Reproduce the data exactly as given, except for any images.

----

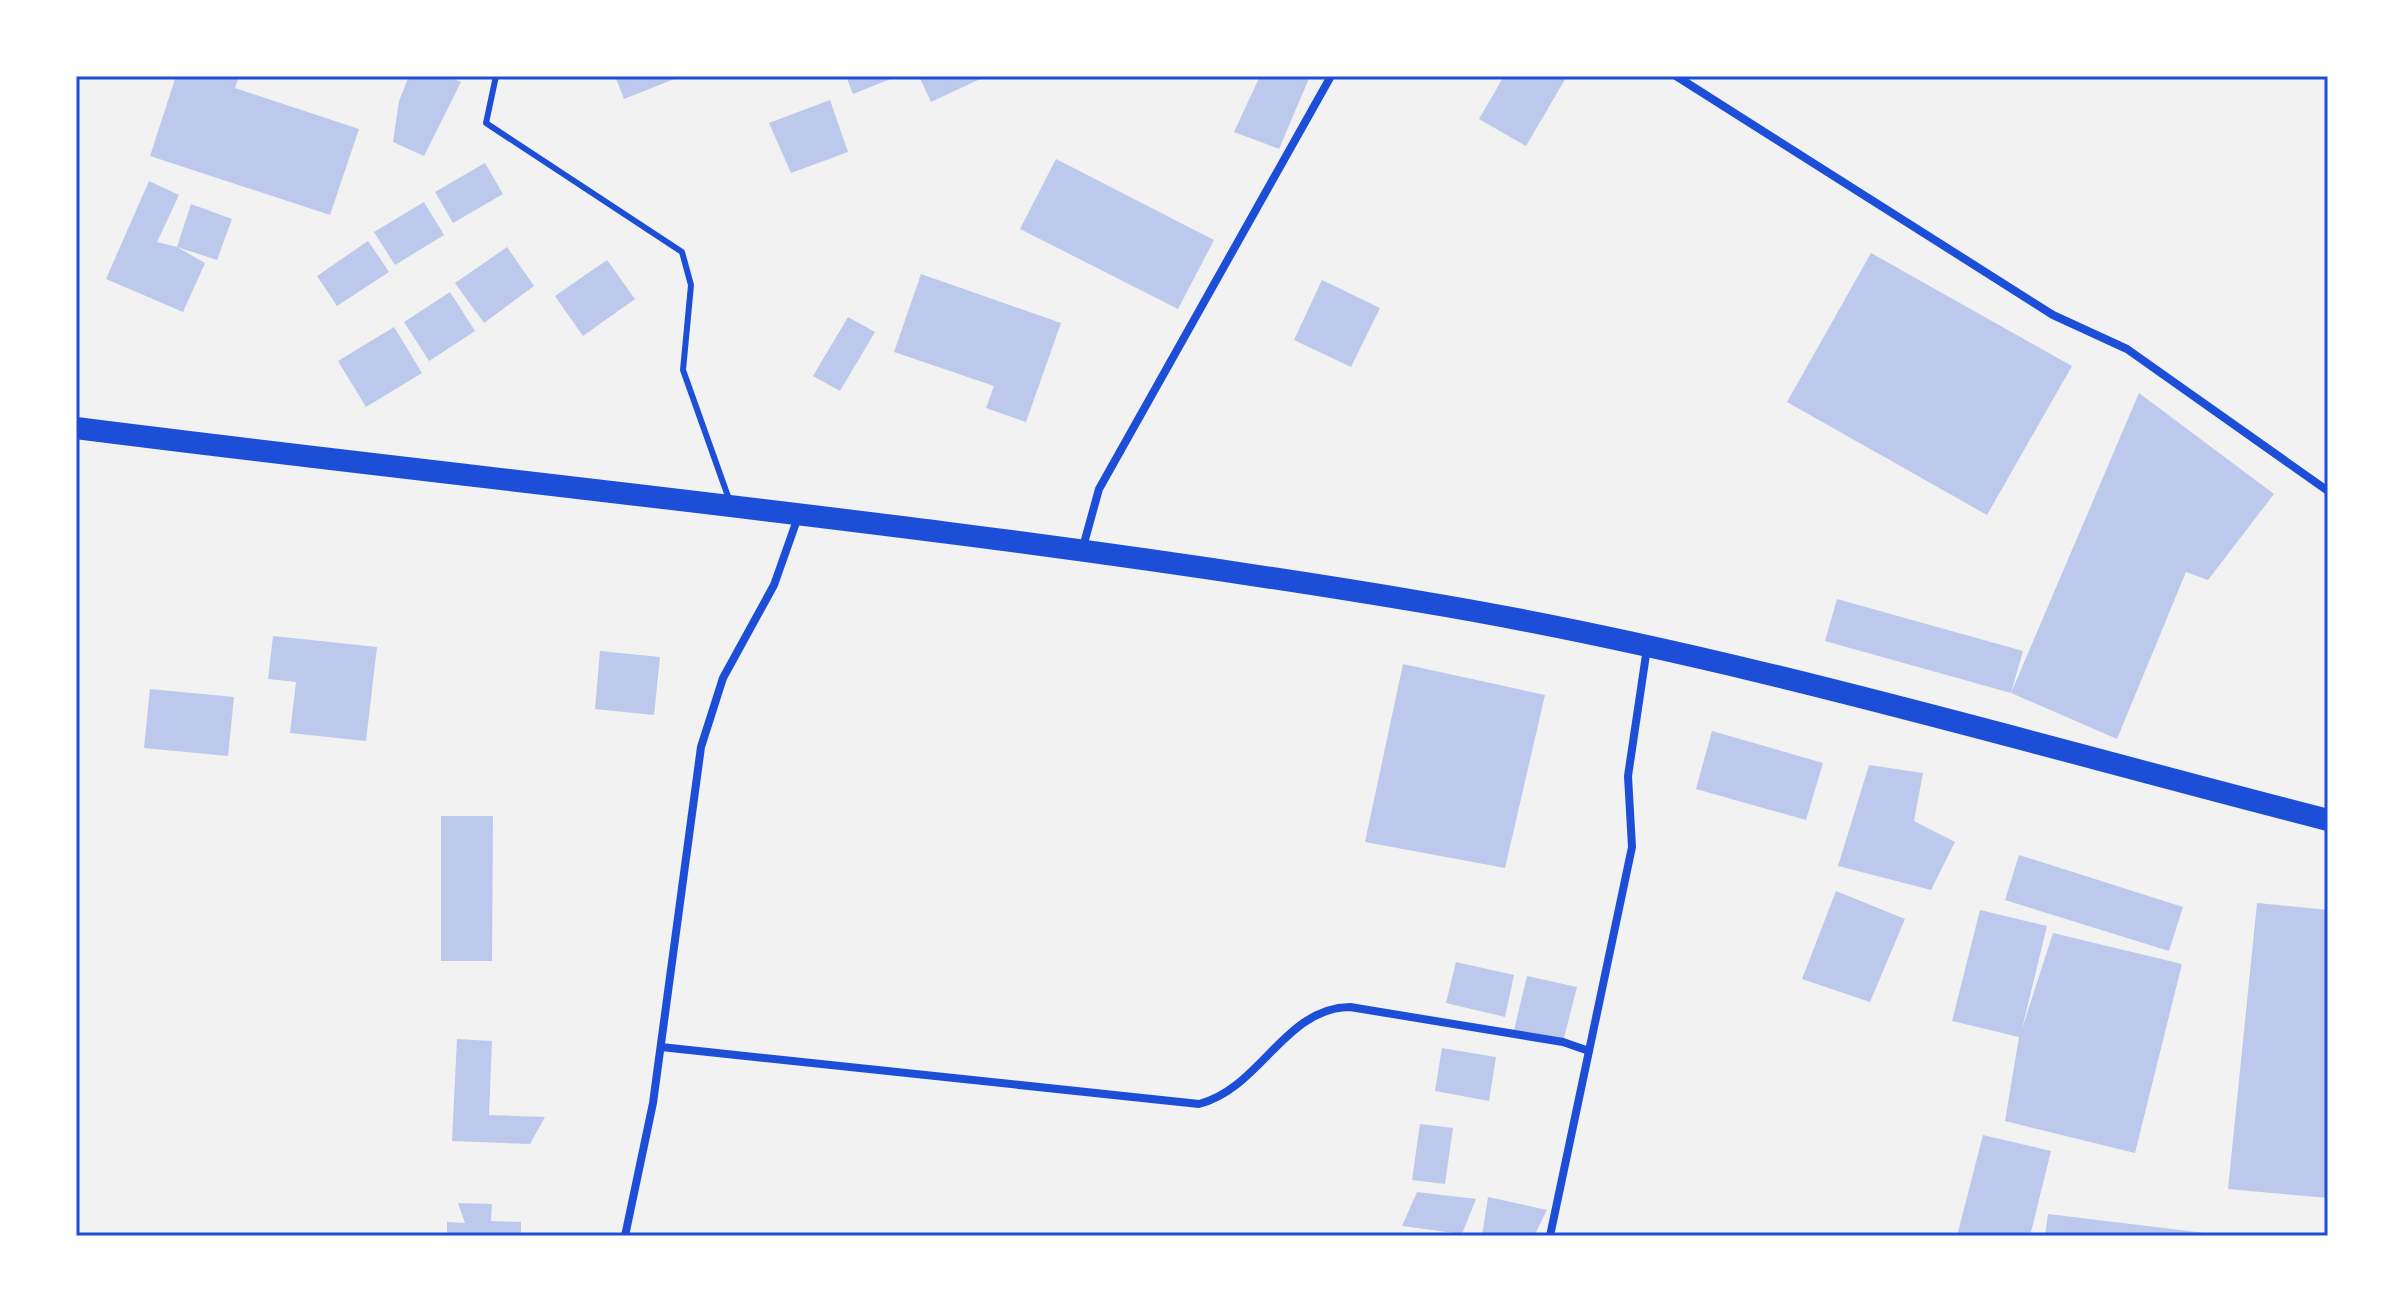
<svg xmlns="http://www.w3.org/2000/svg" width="2404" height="1312" viewBox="0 0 2404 1312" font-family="Jost,sans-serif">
  <rect width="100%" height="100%" fill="#f2f2f2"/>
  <g fill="#bdc9ec">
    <polygon points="176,76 239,76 235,88 359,129 330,215 150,156"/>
    <polygon points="409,76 447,76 461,82 424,156 393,142 399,101"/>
    <polygon points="615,76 682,76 624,99"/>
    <polygon points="846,76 898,76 853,94"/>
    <polygon points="919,76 978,76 980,79 931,102"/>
    <polygon points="1260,76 1310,76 1279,149 1234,132"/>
    <polygon points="1504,76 1567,76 1526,146 1479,119"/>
    <polygon points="830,100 848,152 791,173 769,123"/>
    <polygon points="1056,159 1214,240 1178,309 1020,229"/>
    <polygon points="485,163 503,194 453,223 435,192"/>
    <polygon points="149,181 179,195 157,242 177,247 205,263 183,312 106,279"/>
    <polygon points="424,202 444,235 395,265 374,232"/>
    <polygon points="191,204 232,219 217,260 177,247"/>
    <polygon points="368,241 389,272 337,306 317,276"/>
    <polygon points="507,247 534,286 484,323 455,283"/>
    <polygon points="1871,253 2072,366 1987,515 1787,402"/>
    <polygon points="607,260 635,299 583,336 555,296"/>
    <polygon points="921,274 1061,323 1026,422 986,408 994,386 894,352"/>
    <polygon points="1322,280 1380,308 1351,367 1294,340"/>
    <polygon points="450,292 475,331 429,361 404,322"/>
    <polygon points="848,317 875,332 840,391 813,376"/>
    <polygon points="394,327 422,373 366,407 338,361"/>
    <polygon points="2139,393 2274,494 2208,580 2186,572 2117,739 2011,693"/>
    <polygon points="1837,599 2023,651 2011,693 1825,641"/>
    <polygon points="273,636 377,647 366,741 290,733 296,682 268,679"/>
    <polygon points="600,651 660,657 654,715 595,709"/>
    <polygon points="1403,664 1545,695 1505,868 1365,842"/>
    <polygon points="150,689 234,697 228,756 144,748"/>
    <polygon points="1712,731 1823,763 1806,820 1696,789"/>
    <polygon points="1869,765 1923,773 1914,821 1955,842 1931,890 1838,866"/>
    <polygon points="441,816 493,816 492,961 441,961"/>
    <polygon points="2019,855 2183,907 2169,951 2005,900"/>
    <polygon points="1836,891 1905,919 1870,1002 1802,979"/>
    <polygon points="2257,903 2328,910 2328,1198 2228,1189"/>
    <polygon points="1980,910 2047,926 2022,1029 2053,933 2182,964 2135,1153 2005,1121 2019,1037 1952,1021"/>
    <polygon points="1456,962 1514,975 1505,1017 1446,1003"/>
    <polygon points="1527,976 1577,987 1563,1042 1514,1030"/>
    <polygon points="457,1039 492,1041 489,1115 545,1117 530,1144 452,1141"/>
    <polygon points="1442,1048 1496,1057 1489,1101 1435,1091"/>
    <polygon points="1420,1124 1453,1128 1445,1184 1412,1180"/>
    <polygon points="1983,1135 2051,1151 2030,1236 1957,1236"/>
    <polygon points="1417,1192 1476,1199 1462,1234 1402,1226"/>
    <polygon points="1488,1197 1547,1210 1534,1236 1482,1236"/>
    <polygon points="458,1203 492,1204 491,1221 521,1222 521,1236 447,1236 447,1222 465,1223"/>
    <polygon points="2048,1214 2205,1233 2204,1236 2045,1236"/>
  </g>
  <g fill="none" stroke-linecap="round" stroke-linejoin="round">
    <polyline stroke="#1d4ed8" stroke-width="6" points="496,76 486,123 682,252 691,285 683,370 730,502"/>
    <g stroke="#1d4ed8" stroke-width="8">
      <polyline points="1676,76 2053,315 2127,349 2328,491"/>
      <polyline points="1083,547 1099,489 1331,76"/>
      <path d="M 661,1047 L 1199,1104 C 1261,1088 1284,1008 1350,1007 L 1563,1042 L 1589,1051"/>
      <polyline points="625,1236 653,1103 701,747 723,678 774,585 798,517"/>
      <polyline points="1550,1236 1632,847 1628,776 1647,648"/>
    </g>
    <path stroke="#1d4ed8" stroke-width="22" d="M 76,428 C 524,485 976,527 1422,602 C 1729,653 2027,743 2328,820"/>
  </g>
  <rect width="2404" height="1312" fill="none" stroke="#ffffff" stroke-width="156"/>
  <rect x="78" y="78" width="2248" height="1156" fill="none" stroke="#1d4ed8" stroke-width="3"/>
</svg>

----

• **EXERCISE RESPONSE**
<svg xmlns="http://www.w3.org/2000/svg" width="2404" height="1312" viewBox="0 0 2404 1312" font-family="Jost,sans-serif">
  <rect width="100%" height="100%" fill="#f2f2f2"/>
  <g fill="#bdc9ec">
    <polygon points="176,76 239,76 235,88 359,129 330,215 150,156"/>
    <polygon points="409,76 447,76 461,82 424,156 393,142 399,101"/>
    <polygon points="615,76 682,76 624,99"/>
    <polygon points="846,76 898,76 853,94"/>
    <polygon points="919,76 978,76 980,79 931,102"/>
    <polygon points="1260,76 1310,76 1279,149 1234,132"/>
    <polygon points="1504,76 1567,76 1526,146 1479,119"/>
    <polygon points="830,100 848,152 791,173 769,123"/>
    <polygon points="1056,159 1214,240 1178,309 1020,229"/>
    <polygon points="485,163 503,194 453,223 435,192"/>
    <polygon points="149,181 179,195 157,242 177,247 205,263 183,312 106,279"/>
    <polygon points="424,202 444,235 395,265 374,232"/>
    <polygon points="191,204 232,219 217,260 177,247"/>
    <polygon points="368,241 389,272 337,306 317,276"/>
    <polygon points="507,247 534,286 484,323 455,283"/>
    <polygon points="1871,253 2072,366 1987,515 1787,402"/>
    <polygon points="607,260 635,299 583,336 555,296"/>
    <polygon points="921,274 1061,323 1026,422 986,408 994,386 894,352"/>
    <polygon points="1322,280 1380,308 1351,367 1294,340"/>
    <polygon points="450,292 475,331 429,361 404,322"/>
    <polygon points="848,317 875,332 840,391 813,376"/>
    <polygon points="394,327 422,373 366,407 338,361"/>
    <polygon points="2139,393 2274,494 2208,580 2186,572 2117,739 2011,693"/>
    <polygon points="1837,599 2023,651 2011,693 1825,641"/>
    <polygon points="273,636 377,647 366,741 290,733 296,682 268,679"/>
    <polygon points="600,651 660,657 654,715 595,709"/>
    <polygon points="1403,664 1545,695 1505,868 1365,842"/>
    <polygon points="150,689 234,697 228,756 144,748"/>
    <polygon points="1712,731 1823,763 1806,820 1696,789"/>
    <polygon points="1869,765 1923,773 1914,821 1955,842 1931,890 1838,866"/>
    <polygon points="441,816 493,816 492,961 441,961"/>
    <polygon points="2019,855 2183,907 2169,951 2005,900"/>
    <polygon points="1836,891 1905,919 1870,1002 1802,979"/>
    <polygon points="2257,903 2328,910 2328,1198 2228,1189"/>
    <polygon points="1980,910 2047,926 2022,1029 2053,933 2182,964 2135,1153 2005,1121 2019,1037 1952,1021"/>
    <polygon points="1456,962 1514,975 1505,1017 1446,1003"/>
    <polygon points="1527,976 1577,987 1563,1042 1514,1030"/>
    <polygon points="457,1039 492,1041 489,1115 545,1117 530,1144 452,1141"/>
    <polygon points="1442,1048 1496,1057 1489,1101 1435,1091"/>
    <polygon points="1420,1124 1453,1128 1445,1184 1412,1180"/>
    <polygon points="1983,1135 2051,1151 2030,1236 1957,1236"/>
    <polygon points="1417,1192 1476,1199 1462,1234 1402,1226"/>
    <polygon points="1488,1197 1547,1210 1534,1236 1482,1236"/>
    <polygon points="458,1203 492,1204 491,1221 521,1222 521,1236 447,1236 447,1222 465,1223"/>
    <polygon points="2048,1214 2205,1233 2204,1236 2045,1236"/>
  </g>
  <g fill="none" stroke-linecap="round" stroke-linejoin="round">
    <polyline stroke="#1d4ed8" stroke-width="6" points="496,76 486,123 682,252 691,285 683,370 730,502"/>
    <g stroke="#1d4ed8" stroke-width="8">
      <polyline points="1676,76 2053,315 2127,349 2328,491"/>
      <polyline points="1083,547 1099,489 1331,76"/>
      <path d="M 661,1047 L 1199,1104 C 1261,1088 1284,1008 1350,1007 L 1563,1042 L 1589,1051"/>
      <polyline points="625,1236 653,1103 701,747 723,678 774,585 798,517"/>
      <polyline points="1550,1236 1632,847 1628,776 1647,648"/>
    </g>
    <path stroke="#1d4ed8" stroke-width="22" d="M 76,428 C 524,485 976,527 1422,602 C 1729,653 2027,743 2328,820"/>
  </g>
  <rect width="2404" height="1312" fill="none" stroke="#ffffff" stroke-width="156"/>
  <rect x="78" y="78" width="2248" height="1156" fill="none" stroke="#1d4ed8" stroke-width="3"/>
</svg>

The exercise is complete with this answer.